The digital community needs to focus on how to create methodologies that capture insight for brands. The digital world needs to adapt approaches that understand brand needs but use today’s technology to track and record the impact that digital advertising may have.

One way that this can be achieved is through eye-tracking. By using webcams to record consumer eye movements from digital page to digital page in order to get a clear picture of where advertising is effective, or at least seen, reports are showing significant campaign improvements of up to 25%.

Proctor & Gamble were recently highly commended for an IAB Research Award 2013 for their work with Sticky, where it was shown that the ability to be transparent about where the customer is looking on the page, alleviating the frustration of wasting money on unseen ad impressions, significantly reduced their overall branding campaign spends.

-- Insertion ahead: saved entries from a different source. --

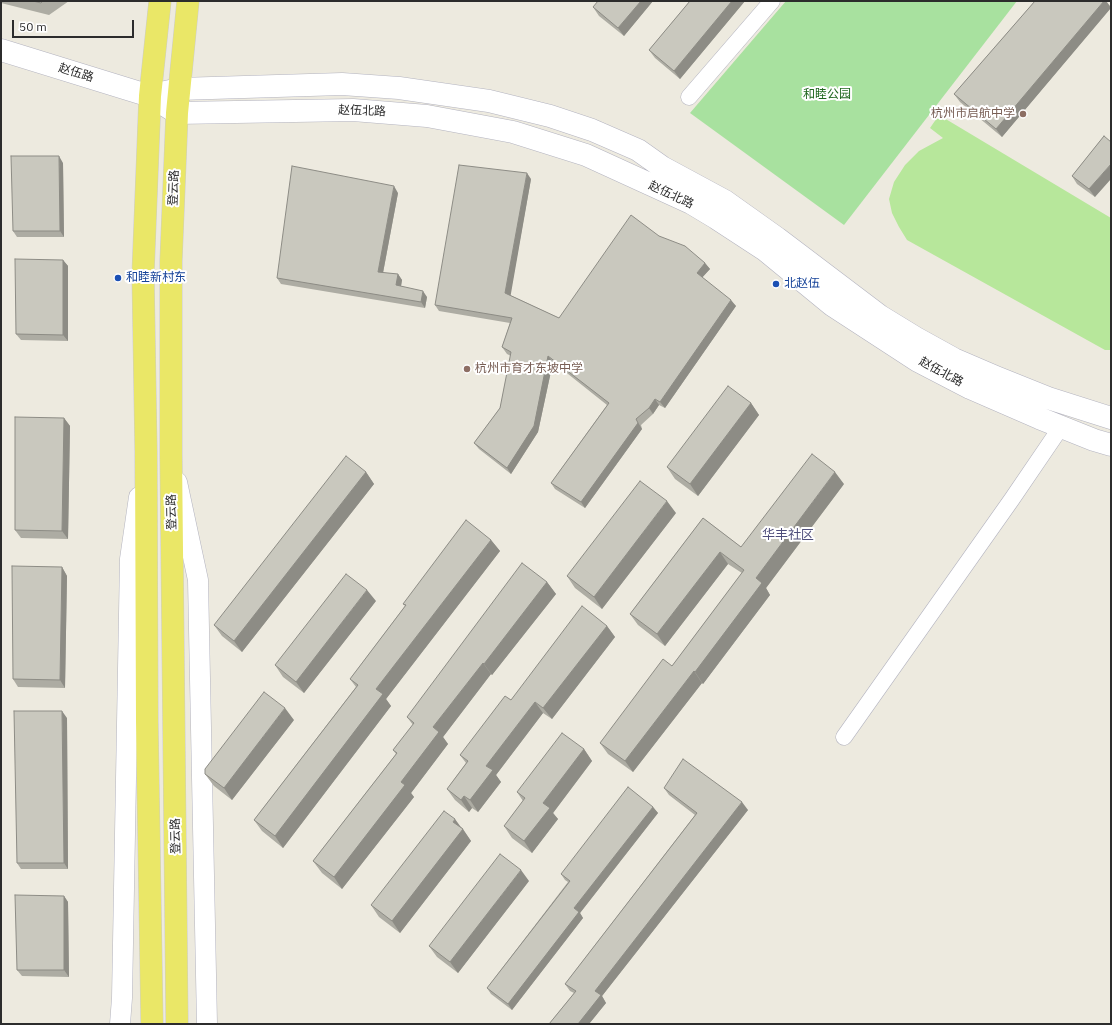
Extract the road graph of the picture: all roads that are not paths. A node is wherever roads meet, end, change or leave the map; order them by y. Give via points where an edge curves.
1 (160, 1) edge
2 (188, 1) edge
3 (772, 1) edge
4 (1, 50) edge
5 (178, 89) junction
6 (150, 96) junction
7 (689, 97) dead end
8 (177, 113) junction
9 (1111, 418) edge
10 (1061, 427) junction
11 (1111, 445) edge
12 (146, 452) junction
13 (171, 455) junction
14 (844, 738) dead end
15 (120, 1024) edge
16 (152, 1024) edge
17 (178, 1024) edge
18 (207, 1024) edge

1 - 6 main road
2 - 5 main road, 登云路
3 - 7 street
4 - 6 main road, 赵伍路
5 - 6 main road
5 - 8 main road, 登云路
5 - 9 main road, 赵伍北路 via 342,84 399,88 489,101 550,116 592,130 638,150 662,167 725,201 880,316 916,338 954,359 996,377 1048,398
6 - 8 main road, 赵伍路
6 - 12 main road via 144,274
8 - 10 main road, 赵伍北路 via 353,110 426,116 512,132 586,155 716,218 765,250 832,305 918,361 970,388
8 - 13 main road, 登云路 via 171,261
10 - 11 main road, 赵伍北路
10 - 14 street
12 - 15 street via 130,559 123,990
12 - 16 main road
13 - 17 main road, 登云路
13 - 18 street via 198,580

Obviously digital advertising spend will only account for a percentage of overall brand marketing spend but the question of how to measure ROI on digital ad spend alone is becoming increasingly thorny.

Judging effectiveness by CTR not only ignores the importance of the branding effect, but it fails to track whether or not potentially interested customers have even paid attention to the ad.

Research has shown that up to 50% of digital ads are never even seen, which leaves an enormous scope for unnecessary ad spend. It’s important that better targeting techniques and more effective web analytics are used to measure traffic and conversions. Isn’t it time to start creating new actionable insights to aid the ‘in the moment’ world in which we operate?

Only by benchmarking data on a grand scale can we provide advertisers with more relevant insight and opportunity than traditional metrics can offer – it’s clearly time for smart data that aides brand advertising as well as the obvious direct response activity.

Surely we have finally reached the stage where we can actually tell very precisely which part of the brand advertising spend works and which doesn’t. The Holy Grail has been found we just need to start drinking from the cup.